Why a flat slope marks the best spots
Picture walking along a smooth hill drawn as the graph of f. At the very top of a peak, you are momentarily neither climbing nor descending — the ground is level under your feet. At the bottom of a valley it is the same: flat for an instant. Since the derivative f'(x) measures the slope, the peaks and valleys of a smooth curve hide where the slope is zero. That single observation is the engine behind nearly every real-world 'find the best value' problem.
The places worth checking are the critical points: the x-values where f'(x) = 0 (the slope is flat) or where f'(x) does not exist (a corner or a vertical tangent, where there is no single slope at all). A high or low point of a smooth function can only happen at one of these spots — so instead of searching the whole curve, you only have to inspect a short list of candidates.
Sorting candidates: the first and second derivative tests
Finding a critical point only tells you the slope is flat there; it does not yet say whether you are on a peak, in a valley, or just on a momentary plateau. The first derivative test sorts them by watching the sign of f' as you walk through the point. If f' switches from positive (rising) to negative (falling), you have just crested a peak — a local maximum. If it switches from negative to positive, you have passed through the bottom — a local minimum. If the sign does not switch, it is neither.
Often quicker is the second derivative test, which uses the second derivative f'' to read the curve's concavity at the flat spot. At a critical point where f'(x) = 0: if f''(x) > 0 the curve cups upward like a bowl, so you are at a local minimum; if f''(x) < 0 it cups downward like a dome, so you are at a local maximum. If f''(x) = 0 the test is inconclusive — the curve might do something subtle, so fall back on the first derivative test.
That extra step is checking the endpoints. If you only care about x on a closed interval like [0, 10], the best value might not sit at a flat interior spot at all — it could be jammed against an edge, where the curve is still climbing when it runs out of room. So the safe recipe on a closed interval is: evaluate f at every critical point and at both endpoints, then simply compare the heights. The largest f-value is the global maximum, the smallest is the global minimum.

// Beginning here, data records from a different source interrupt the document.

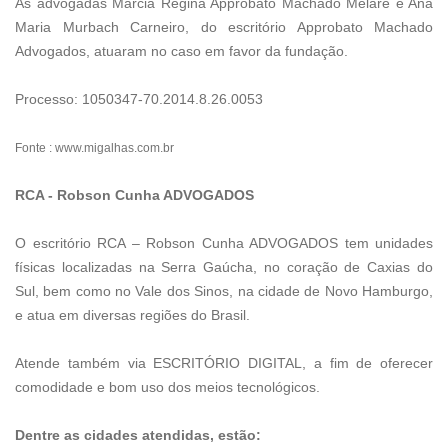
As advogadas Márcia Regina Approbato Machado Melaré e Ana
Maria Murbach Carneiro, do escritório Approbato Machado
Advogados, atuaram no caso em favor da fundação.
Processo: 1050347-70.2014.8.26.0053
Fonte : www.migalhas.com.br
RCA - Robson Cunha ADVOGADOS
O escritório RCA – Robson Cunha ADVOGADOS tem unidades
físicas localizadas na Serra Gaúcha, no coração de Caxias do
Sul, bem como no Vale dos Sinos, na cidade de Novo Hamburgo,
e atua em diversas regiões do Brasil.
Atende também via ESCRITÓRIO DIGITAL, a fim de oferecer
comodidade e bom uso dos meios tecnológicos.
Dentre as cidades atendidas, estão:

The optimization workflow, with a worked box problem
Real optimization problems arrive as words, not formulas — 'make the box hold the most', 'use the least fence'. The skill is translating the words into one function of one variable, then turning the calculus crank. Here is the classic open-box problem: you have a 12-by-12 square sheet of cardboard, you cut an equal square of side x from each corner, and you fold up the flaps to make an open-top box. What x gives the largest volume?

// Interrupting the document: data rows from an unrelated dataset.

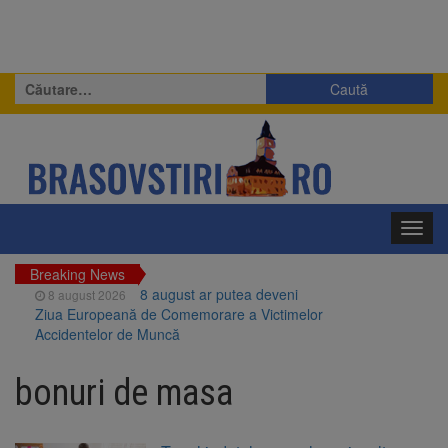
Caută
după:
Toggl
navig
Breaking News
8 august ar putea deveni
8 august 2026
Ziua Europeană de Comemorare a Victimelor
Accidentelor de Muncă
Am început demolarea
8 august 2026
fostului complex Duplex 91, de lângă Piața
bonuri de masa
Star
Ungaria renunță la apelul
8 august 2026
pentru reducerea consumului de energie.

- Model it. After cutting corners of side x, the base is (12 - 2x) by (12 - 2x) and the height is x, so volume V(x) = x (12 - 2x)^2. The variable is physically limited to 0 < x < 6 (cut too much and there is no base left).

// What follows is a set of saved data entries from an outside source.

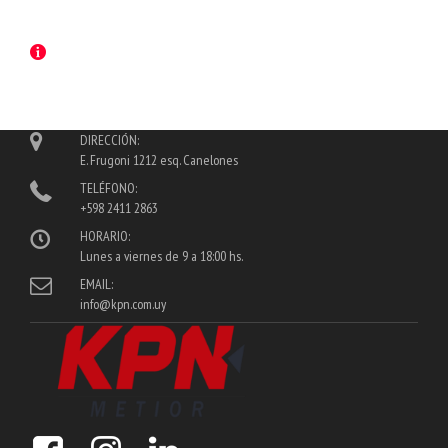
DIRECCIÓN:
E. Frugoni 1212 esq. Canelones
TELÉFONO:
+598 2411 2863
HORARIO:
Lunes a viernes de 9 a 18:00 hs.
EMAIL:
info@kpn.com.uy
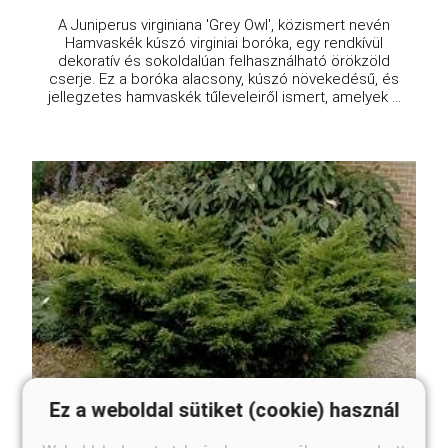
A Juniperus virginiana 'Grey Owl', közismert nevén
Hamvaskék kúszó virginiai boróka, egy rendkívül
dekoratív és sokoldalúan felhasználható örökzöld
cserje. Ez a boróka alacsony, kúszó növekedésű, és
jellegzetes hamvaskék tűleveleiről ismert, amelyek ...
Ez a weboldal sütiket (cookie) használ
Mint Julep boróka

- Differentiate. Expanding gives V(x) = 144x - 48x^2 + 4x^3, so V'(x) = 144 - 96x + 12x^2 = 12(x^2 - 8x + 12) = 12(x - 2)(x - 6).
- Find critical points. Set V'(x) = 0: that gives x = 2 or x = 6. But x = 6 is the forbidden edge (no box), so the only candidate inside our range is x = 2.
- Confirm it is a maximum. V''(x) = -96 + 24x, and V''(2) = -96 + 48 = -48 < 0 — concave down, so x = 2 is a local maximum. The endpoints x->0 and x->6 both give volume 0, so x = 2 wins globally.
- Answer in words. Cut squares of side 2, giving an 8-by-8-by-2 box of volume V(2) = 2 * 8^2 = 128 cubic units — the largest box you can fold from that sheet.
V(x) = x (12 - 2x)^2 = 144x - 48x^2 + 4x^3 V'(x) = 12(x - 2)(x - 6) -> zero at x = 2, x = 6 V''(x) = -96 + 24x -> V''(2) = -48 < 0 (a max) V(2) = 2 * 8 * 8 = 128
Habits that keep you out of trouble
The same workflow handles a 'least fence' problem just as well: if a farmer wants to enclose a fixed area A against a wall using the least fencing, you write the perimeter as a function of one side, set its derivative to zero, and out comes the cheapest shape. The recurring trick is using the constraint (fixed area, fixed cardboard) to eliminate the second variable, so you are left optimizing a function of a single variable — which is exactly the calculus you already know.
Two more honest reminders. First, a critical point where f' does not exist (a corner) can still be an extremum, so include those candidates, not just the f'=0 ones. Second, on an open interval or one running to infinity there may be no global maximum at all — the curve could keep rising forever. Optimization is powerful precisely because it is mechanical, but the human judgment is in setting up the right function and the right region.